EXERCISE:
Somewhere below are a line with "right front paw: (401, 394)" and a later line with "right eye: (526, 274)". Output exactly those lines and all lines between them.
[DATA SUPPLIED Boundary: Start]
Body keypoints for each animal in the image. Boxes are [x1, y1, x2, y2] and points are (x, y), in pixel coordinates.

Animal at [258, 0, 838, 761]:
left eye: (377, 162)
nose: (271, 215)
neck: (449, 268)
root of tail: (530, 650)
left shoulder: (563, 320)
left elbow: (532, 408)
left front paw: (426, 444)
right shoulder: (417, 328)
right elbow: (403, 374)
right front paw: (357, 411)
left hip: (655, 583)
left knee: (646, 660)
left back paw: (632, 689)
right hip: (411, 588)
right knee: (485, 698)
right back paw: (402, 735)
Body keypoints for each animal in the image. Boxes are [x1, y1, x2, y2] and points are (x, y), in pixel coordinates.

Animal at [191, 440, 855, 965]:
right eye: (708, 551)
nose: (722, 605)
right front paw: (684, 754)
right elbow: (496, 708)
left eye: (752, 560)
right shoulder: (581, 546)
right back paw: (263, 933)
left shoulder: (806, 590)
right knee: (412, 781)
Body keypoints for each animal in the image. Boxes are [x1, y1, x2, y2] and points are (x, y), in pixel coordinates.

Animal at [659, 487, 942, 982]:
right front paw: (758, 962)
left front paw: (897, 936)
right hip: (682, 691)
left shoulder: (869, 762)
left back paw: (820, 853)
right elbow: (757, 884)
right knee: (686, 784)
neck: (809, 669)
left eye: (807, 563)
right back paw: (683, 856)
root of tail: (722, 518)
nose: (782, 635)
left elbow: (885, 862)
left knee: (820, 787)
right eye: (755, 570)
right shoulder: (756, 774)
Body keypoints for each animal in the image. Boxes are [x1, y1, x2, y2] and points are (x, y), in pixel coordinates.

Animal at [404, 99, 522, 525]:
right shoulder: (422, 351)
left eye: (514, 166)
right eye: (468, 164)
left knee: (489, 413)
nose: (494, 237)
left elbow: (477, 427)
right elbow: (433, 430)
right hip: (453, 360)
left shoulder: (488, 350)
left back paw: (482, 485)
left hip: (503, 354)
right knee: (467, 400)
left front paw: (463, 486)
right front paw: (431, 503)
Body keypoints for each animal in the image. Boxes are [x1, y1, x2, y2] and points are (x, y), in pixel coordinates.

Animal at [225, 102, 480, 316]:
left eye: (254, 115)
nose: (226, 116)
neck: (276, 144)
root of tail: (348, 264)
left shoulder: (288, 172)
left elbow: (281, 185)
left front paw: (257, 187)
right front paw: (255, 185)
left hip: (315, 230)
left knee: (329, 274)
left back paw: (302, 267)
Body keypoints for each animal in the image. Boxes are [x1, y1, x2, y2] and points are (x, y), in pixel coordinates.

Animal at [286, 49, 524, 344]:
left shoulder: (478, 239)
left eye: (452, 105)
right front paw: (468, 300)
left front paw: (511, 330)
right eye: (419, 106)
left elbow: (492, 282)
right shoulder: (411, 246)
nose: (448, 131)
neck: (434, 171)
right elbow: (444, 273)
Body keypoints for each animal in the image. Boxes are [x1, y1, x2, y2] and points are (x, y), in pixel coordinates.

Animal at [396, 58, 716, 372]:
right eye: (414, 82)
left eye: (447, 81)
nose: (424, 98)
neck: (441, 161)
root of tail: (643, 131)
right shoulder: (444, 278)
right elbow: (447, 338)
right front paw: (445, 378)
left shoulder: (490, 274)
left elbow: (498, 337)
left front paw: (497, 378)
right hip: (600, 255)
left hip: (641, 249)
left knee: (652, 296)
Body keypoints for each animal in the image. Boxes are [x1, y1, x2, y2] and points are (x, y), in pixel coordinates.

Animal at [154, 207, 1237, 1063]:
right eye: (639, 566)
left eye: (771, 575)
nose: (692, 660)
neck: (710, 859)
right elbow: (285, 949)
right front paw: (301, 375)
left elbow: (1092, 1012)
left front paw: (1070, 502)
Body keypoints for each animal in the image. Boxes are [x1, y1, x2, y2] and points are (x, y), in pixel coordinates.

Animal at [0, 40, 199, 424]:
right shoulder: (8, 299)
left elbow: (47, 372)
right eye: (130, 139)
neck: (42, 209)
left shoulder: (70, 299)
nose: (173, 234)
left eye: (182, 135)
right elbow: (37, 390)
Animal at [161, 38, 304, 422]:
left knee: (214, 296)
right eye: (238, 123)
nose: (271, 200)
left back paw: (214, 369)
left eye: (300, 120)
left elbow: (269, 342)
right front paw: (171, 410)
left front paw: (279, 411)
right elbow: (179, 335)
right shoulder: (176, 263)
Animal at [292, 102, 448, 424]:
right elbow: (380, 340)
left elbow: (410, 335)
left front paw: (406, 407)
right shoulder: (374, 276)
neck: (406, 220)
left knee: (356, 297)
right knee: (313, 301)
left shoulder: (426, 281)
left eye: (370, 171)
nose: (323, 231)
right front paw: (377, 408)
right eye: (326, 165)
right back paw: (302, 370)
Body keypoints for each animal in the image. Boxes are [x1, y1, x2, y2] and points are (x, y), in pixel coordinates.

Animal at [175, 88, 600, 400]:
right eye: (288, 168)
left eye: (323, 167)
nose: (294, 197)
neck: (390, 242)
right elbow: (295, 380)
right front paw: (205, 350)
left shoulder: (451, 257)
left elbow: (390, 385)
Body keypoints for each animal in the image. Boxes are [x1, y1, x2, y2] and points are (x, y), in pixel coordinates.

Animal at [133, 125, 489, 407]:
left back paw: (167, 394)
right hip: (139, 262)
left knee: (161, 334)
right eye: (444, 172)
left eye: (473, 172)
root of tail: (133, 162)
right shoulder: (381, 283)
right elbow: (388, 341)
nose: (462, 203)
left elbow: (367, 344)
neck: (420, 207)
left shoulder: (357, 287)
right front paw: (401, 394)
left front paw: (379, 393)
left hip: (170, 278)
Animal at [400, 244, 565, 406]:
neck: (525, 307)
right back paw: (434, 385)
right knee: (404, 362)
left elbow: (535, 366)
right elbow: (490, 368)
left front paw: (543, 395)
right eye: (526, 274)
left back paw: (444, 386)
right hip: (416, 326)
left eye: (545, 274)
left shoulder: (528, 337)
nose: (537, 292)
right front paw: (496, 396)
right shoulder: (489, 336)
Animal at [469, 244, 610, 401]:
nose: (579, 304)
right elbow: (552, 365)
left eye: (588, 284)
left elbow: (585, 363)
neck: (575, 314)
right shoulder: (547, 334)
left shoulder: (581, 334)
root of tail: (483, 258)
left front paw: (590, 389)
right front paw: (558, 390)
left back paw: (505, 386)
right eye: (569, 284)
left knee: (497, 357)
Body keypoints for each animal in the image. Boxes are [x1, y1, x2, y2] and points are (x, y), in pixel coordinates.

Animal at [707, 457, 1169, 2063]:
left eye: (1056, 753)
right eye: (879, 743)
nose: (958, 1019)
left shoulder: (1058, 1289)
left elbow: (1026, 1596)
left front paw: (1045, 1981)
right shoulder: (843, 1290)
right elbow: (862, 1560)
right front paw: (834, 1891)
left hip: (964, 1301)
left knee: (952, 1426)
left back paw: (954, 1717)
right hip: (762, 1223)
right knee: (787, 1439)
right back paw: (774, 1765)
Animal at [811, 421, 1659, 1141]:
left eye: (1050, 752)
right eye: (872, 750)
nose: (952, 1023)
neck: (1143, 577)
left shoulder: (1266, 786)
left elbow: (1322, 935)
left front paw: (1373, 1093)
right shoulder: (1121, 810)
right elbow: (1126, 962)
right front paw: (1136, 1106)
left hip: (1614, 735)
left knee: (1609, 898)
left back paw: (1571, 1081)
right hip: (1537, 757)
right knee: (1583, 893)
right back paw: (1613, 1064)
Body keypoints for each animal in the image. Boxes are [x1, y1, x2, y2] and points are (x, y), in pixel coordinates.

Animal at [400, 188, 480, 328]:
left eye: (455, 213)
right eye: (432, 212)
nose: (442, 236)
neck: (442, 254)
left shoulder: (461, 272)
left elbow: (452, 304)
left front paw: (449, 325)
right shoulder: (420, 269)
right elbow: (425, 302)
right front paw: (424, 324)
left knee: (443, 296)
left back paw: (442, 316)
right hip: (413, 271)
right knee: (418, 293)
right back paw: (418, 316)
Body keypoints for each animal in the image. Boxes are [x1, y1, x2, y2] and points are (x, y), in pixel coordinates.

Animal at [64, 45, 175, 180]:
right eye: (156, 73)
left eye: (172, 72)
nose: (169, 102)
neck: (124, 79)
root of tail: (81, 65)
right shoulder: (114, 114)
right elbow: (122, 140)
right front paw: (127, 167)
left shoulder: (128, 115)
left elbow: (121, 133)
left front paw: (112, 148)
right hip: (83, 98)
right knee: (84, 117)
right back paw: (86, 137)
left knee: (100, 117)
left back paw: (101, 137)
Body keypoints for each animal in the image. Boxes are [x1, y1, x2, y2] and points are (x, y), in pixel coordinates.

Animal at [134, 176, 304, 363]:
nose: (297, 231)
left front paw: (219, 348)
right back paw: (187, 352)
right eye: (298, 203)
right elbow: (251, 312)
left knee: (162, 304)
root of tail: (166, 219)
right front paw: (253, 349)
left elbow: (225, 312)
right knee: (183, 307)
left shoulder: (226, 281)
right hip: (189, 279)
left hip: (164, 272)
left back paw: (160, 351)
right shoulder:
[DATA SUPPLIED Boundary: End]
WRITTEN RESPONSE:
right front paw: (401, 394)
left front paw: (379, 393)
left hip: (170, 278)
Animal at [400, 244, 565, 406]:
neck: (525, 307)
right back paw: (434, 385)
right knee: (404, 362)
left elbow: (535, 366)
right elbow: (490, 368)
left front paw: (543, 395)
right eye: (526, 274)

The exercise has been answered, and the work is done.